→ **Passage to read**:
******************************
The Tropical Warm Pool International Cloud Experiment (TWP-ICE) is one of the most complete datasets of tropical cirrus and convection observations ever collected; the campaign took place in the area around Darwin, Australia, in early 2006. The aim of the experiment was to examine convective cloud systems from their initial stages through to the decaying and thin high level cirrus and measure their impact on the environment. The experiment design includes an unprecedented array of soundings and other information to support cloud resolving and other modeling studies as well as a large range of in-situ and remotely sensed observation platforms. More information about the TWP-ICE campaign is available here http://acrf-campaign.arm.gov/twpice/.
******************************
→ **Excerpted records**:
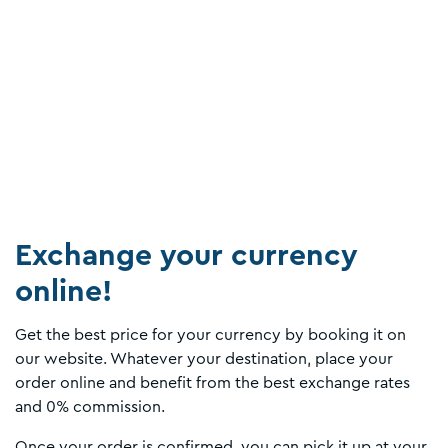
Exchange your currency
online!
Get the best price for your currency by booking it on
our website. Whatever your destination, place your
order online and benefit from the best exchange rates
and 0% commission.
Once your order is confirmed, you can pick it up at your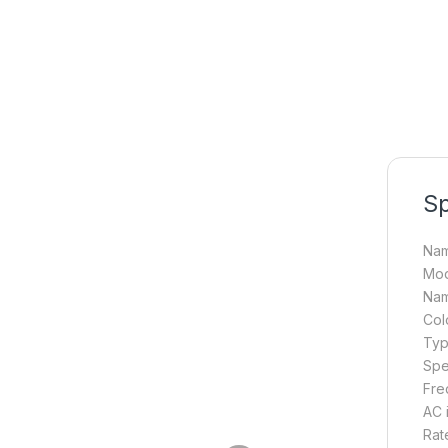
Sp
Nam
Mod
Nam
Colo
Typ
Spe
Fre
AC 
Rat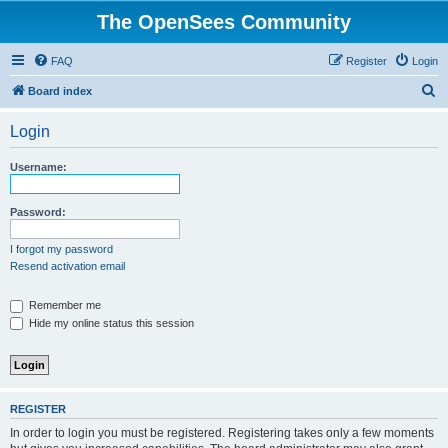
The OpenSees Community
FAQ
Register
Login
S
Board index
e
Login
a
r
Username:
c
h
Password:
I forgot my password
Resend activation email
Remember me
Hide my online status this session
REGISTER
In order to login you must be registered. Registering takes only a few moments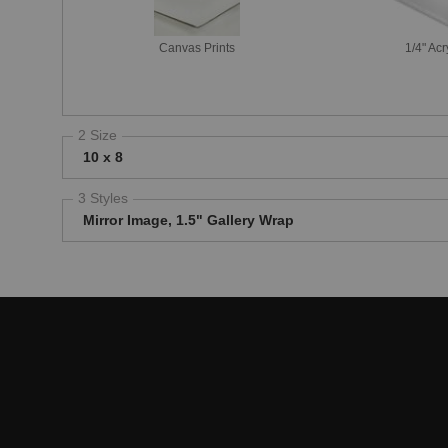
Canvas Prints
1/4" Acr
2 Size
10 x 8
3 Styles
Mirror Image, 1.5" Gallery Wrap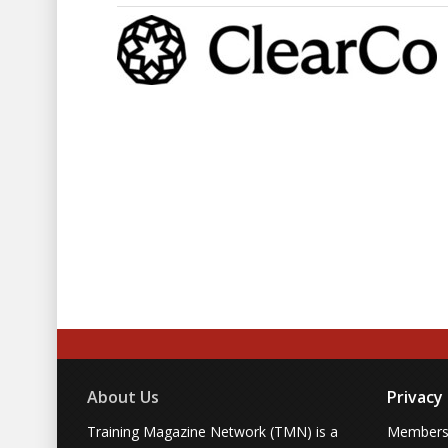
About Us
Privacy
Training Magazine Network (TMN) is a
Membersh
******************************
→ **Prompt 1**: From the passage on the TWP-ICE campaign, pull out the words starting at "The Tropical Warm" and ending at "available here http://acrf-campaign.arm.gov/twpice/.".
→ **Prompt 2**:
Answer these questions using the passage on the TWP-ICE campaign:
(a) In what area and at what time did the campaign take place?
(b) Along with examining convective cloud systems, what did the experiment aim to measure?
(c) What does the experiment design include to support cloud resolving and other modeling studies?

→ **Exercise result 1**:
The Tropical Warm Pool International Cloud Experiment (TWP-ICE) is one of the most complete datasets of tropical cirrus and convection observations ever collected; the campaign took place in the area around Darwin, Australia, in early 2006. The aim of the experiment was to examine convective cloud systems from their initial stages through to the decaying and thin high level cirrus and measure their impact on the environment. The experiment design includes an unprecedented array of soundings and other information to support cloud resolving and other modeling studies as well as a large range of in-situ and remotely sensed observation platforms. More information about the TWP-ICE campaign is available here http://acrf-campaign.arm.gov/twpice/.

→ **Exercise result 2**:
(a) In the area around Darwin, Australia, in early 2006.
(b) The impact of those cloud systems on the environment.
(c) An unprecedented array of soundings and other information.